Many organists, however, have strongly criticized Fox for his unconventional interpretations of classical organ music. On his album Heavy Organ: Bach Live at Winterland, Fox defended his approach to Bach and organ music in general, in the introduction to the ubiquitous Toccata and Fugue in D minor, BWV 565, by Johann Sebastian Bach; Virgil always spoke to his audiences about Bach's reason for his compositions being his belief in Jesus and everlasting life whenever he performed his music.

There is current in our land (and several European countries) at this moment a kind of nitpicking worship of historic impotence. They say that Bach must not be interpreted and that he must have no emotion, that his notes speak for themselves. You want to know what that is? Pure unadulterated rot! Bach has the red blood. He has the communion with the people. He has all of this amazing spirit. And imagine that you could put all the music on one side of the agenda with his great interpretation and great feeling and put the greatest man of all right up on top of a dusty shelf underneath some glass case in a museum and say that he must not be interpreted! They're full of you-know-what and they're so untalented that they have to hide behind this thing because they couldn't get in the house of music any other way!

For once making a similar speech at one of his recitals, music critic Alan Rich called him "the Liberace of the organ loft", and severely took him to task in New York Magazine.

Despite (or perhaps because of) his controversial approach to organ music, Virgil Fox attained a celebrity status not unlike that of Leonard Bernstein and Glenn Gould. The New York Times said of him, 20 years after his death, "Fox could play the pipe organ like nobody's business, but that is not all that made him unforgettable to so many people across the country. He made classical organ music appeal even to audiences that normally wouldn't be expected to sit still for it."

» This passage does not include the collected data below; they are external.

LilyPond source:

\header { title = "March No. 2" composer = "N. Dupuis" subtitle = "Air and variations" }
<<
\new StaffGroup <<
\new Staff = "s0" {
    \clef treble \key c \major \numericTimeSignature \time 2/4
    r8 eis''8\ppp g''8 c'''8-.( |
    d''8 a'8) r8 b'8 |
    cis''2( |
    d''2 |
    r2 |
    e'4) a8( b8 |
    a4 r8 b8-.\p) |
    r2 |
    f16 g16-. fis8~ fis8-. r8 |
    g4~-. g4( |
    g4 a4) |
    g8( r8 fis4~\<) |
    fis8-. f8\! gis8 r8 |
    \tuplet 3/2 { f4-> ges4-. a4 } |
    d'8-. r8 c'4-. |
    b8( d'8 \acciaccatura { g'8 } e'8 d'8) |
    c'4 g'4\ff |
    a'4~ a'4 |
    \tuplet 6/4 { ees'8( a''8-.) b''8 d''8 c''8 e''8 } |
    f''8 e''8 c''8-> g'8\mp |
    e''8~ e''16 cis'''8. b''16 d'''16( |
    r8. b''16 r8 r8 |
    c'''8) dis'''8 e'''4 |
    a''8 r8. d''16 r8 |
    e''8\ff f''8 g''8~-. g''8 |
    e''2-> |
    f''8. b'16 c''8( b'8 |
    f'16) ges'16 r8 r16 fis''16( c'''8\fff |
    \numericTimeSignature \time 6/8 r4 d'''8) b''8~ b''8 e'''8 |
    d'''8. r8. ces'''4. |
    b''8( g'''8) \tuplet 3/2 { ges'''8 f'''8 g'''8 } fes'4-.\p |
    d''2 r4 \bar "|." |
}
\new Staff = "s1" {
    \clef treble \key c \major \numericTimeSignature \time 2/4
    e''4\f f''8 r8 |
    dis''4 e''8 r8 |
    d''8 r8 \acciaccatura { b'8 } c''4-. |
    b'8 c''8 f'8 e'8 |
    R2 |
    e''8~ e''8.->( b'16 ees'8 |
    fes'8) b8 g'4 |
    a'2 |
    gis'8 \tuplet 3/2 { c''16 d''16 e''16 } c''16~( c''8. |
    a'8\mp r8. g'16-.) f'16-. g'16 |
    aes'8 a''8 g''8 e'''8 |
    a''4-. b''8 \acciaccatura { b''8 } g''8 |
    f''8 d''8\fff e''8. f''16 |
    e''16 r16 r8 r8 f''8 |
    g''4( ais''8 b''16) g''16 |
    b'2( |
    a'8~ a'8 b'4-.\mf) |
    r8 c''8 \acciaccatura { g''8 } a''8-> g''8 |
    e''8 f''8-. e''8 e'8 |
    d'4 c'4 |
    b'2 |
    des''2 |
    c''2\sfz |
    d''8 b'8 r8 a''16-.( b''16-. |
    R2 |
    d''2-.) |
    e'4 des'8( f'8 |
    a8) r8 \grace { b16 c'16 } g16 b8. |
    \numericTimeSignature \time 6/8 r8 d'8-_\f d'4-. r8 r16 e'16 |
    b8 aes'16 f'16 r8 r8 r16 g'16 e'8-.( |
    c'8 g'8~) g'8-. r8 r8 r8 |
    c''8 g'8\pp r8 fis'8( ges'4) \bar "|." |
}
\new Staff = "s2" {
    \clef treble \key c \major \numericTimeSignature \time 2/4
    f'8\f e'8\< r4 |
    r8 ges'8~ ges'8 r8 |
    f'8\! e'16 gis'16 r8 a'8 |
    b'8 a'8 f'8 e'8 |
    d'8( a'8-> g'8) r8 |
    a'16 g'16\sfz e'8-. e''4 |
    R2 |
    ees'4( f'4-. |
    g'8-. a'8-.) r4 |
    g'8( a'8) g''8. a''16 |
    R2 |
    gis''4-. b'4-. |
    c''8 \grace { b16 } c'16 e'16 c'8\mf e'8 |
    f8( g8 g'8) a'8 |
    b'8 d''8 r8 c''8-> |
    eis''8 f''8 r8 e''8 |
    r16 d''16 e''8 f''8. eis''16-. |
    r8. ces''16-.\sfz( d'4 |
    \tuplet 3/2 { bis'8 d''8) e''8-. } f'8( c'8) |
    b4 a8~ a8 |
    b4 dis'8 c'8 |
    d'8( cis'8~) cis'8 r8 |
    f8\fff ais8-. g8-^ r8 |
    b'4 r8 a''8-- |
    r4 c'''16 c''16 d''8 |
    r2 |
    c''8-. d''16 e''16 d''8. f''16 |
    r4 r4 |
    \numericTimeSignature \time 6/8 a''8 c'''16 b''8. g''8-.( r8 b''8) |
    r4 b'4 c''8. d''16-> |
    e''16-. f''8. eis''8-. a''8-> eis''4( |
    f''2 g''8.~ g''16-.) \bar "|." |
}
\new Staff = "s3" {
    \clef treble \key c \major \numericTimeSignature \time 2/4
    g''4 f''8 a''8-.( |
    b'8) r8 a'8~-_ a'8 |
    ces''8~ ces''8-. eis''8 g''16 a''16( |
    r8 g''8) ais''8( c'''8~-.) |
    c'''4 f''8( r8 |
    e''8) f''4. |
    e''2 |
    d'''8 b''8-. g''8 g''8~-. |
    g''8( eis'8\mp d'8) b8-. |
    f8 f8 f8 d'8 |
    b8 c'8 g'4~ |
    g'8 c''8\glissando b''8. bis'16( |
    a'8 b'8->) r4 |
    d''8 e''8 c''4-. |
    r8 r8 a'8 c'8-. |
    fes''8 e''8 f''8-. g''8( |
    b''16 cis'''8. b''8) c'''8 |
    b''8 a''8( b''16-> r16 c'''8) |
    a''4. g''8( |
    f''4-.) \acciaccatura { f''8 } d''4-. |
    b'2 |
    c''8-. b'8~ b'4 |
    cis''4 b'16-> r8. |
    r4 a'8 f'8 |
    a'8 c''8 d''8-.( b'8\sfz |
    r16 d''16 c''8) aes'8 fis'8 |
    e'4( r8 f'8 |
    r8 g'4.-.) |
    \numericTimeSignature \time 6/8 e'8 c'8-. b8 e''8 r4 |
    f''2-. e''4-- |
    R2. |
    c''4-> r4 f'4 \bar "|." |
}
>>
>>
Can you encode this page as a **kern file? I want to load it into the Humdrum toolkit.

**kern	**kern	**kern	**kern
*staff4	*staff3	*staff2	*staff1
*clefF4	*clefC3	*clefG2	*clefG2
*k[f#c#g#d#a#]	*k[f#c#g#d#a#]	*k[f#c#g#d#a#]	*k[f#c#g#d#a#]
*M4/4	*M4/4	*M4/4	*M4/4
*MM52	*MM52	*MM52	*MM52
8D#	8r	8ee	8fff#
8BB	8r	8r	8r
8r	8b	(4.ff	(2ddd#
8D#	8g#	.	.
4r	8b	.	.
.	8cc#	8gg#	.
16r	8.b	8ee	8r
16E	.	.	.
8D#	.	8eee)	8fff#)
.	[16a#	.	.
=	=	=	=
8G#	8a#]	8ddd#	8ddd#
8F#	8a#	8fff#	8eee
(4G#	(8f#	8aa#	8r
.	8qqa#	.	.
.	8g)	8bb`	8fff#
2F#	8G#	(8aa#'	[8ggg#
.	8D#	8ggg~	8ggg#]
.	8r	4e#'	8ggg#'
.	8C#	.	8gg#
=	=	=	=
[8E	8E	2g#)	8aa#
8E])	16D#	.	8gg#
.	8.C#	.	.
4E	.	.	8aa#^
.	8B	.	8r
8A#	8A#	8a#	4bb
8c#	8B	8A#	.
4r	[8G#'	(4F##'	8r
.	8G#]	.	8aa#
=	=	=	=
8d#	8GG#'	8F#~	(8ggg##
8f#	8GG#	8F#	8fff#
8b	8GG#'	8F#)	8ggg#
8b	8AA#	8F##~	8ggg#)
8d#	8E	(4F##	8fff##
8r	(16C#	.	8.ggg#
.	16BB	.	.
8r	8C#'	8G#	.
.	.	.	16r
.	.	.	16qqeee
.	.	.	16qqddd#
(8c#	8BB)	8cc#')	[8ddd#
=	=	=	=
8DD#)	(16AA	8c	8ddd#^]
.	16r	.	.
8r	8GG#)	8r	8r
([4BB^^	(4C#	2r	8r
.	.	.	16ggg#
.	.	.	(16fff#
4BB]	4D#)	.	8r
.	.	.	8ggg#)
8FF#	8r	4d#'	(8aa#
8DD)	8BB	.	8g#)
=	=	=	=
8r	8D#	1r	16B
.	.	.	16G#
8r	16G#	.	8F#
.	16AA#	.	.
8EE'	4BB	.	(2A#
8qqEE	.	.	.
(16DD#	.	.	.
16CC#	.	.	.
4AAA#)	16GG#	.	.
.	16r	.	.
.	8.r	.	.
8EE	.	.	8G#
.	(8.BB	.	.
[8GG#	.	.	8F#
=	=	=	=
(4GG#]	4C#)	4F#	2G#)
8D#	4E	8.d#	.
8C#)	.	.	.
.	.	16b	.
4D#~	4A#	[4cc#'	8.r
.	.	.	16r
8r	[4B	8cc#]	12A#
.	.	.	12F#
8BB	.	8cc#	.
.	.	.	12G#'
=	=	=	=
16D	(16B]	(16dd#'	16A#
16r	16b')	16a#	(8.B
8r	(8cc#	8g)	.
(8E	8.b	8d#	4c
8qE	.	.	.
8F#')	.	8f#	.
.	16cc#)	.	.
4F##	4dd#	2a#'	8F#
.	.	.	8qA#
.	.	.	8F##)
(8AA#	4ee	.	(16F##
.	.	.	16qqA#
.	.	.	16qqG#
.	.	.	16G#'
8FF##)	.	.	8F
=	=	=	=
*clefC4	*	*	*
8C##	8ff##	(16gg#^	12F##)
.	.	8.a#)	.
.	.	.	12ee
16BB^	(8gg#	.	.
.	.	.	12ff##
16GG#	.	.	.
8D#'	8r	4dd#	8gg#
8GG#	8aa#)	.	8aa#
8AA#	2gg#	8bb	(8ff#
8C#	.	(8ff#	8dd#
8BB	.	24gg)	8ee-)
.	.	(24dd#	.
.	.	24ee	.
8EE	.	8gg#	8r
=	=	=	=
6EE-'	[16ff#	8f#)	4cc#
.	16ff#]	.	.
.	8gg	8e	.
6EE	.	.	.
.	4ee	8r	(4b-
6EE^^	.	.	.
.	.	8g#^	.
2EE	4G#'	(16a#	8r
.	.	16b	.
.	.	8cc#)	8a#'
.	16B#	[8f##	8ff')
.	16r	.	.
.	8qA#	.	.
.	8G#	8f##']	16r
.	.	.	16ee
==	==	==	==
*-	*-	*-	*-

In a sign of continued recognition unusual for a performer (as distinct from a composer), Virgil Fox memorial recitals and concerts continue to be staged, more than a quarter-century after his death.

Honors

Fox was a National Patron of Delta Omicron, an international professional music fraternity.He designed the Reuter Pipe Organ at Bucknell University and was awarded a Doctorate Degree. He was given Keys to the City in numerous acts of gratitude by Mayors of numerous cities.

Personal life

Virgil Fox (The Dish): An Irreverent Biography of the Great American Organist by Marshall Yaeger and Richard Torrence (2001), a compendium of reminiscences by contemporaries of Virgil Fox, is expanded upon in an unpublished autobiography. David Snyder, his personal business manager and creator of the Heavy Organ Touring Production's Revelation Lights, who worked with Virgil Fox for 18 years, maintains The Dish was written by the authors after being fired, and published after Virgil's death so he could not defend himself.

Fox is buried at the Pioneer Cemetery, Dover, Illinois, USA.